Provide only the number of lines below in which the string "relatório" occurs.

TASK MATERIAL:

____________

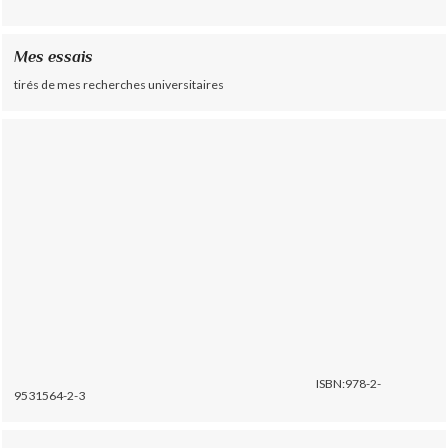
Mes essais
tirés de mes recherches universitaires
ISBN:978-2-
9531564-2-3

____________

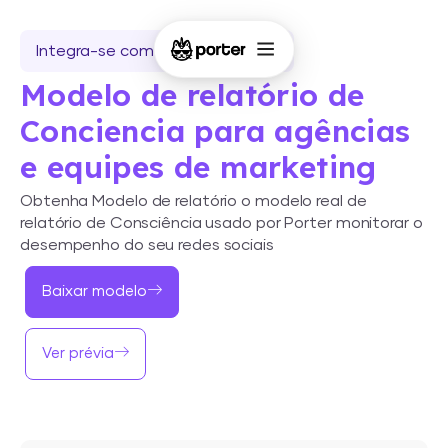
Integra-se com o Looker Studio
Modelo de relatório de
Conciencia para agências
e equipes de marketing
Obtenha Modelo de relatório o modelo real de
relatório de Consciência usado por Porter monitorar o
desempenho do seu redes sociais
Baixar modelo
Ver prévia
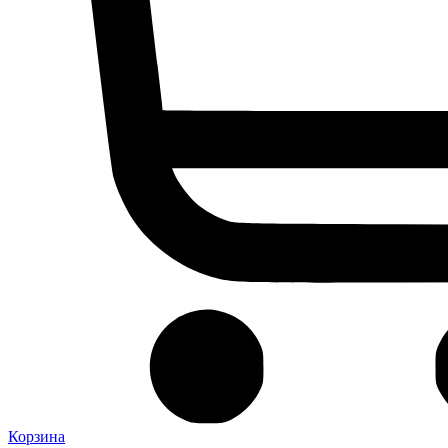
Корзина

____________

ANSWER TO THIS TASK:
3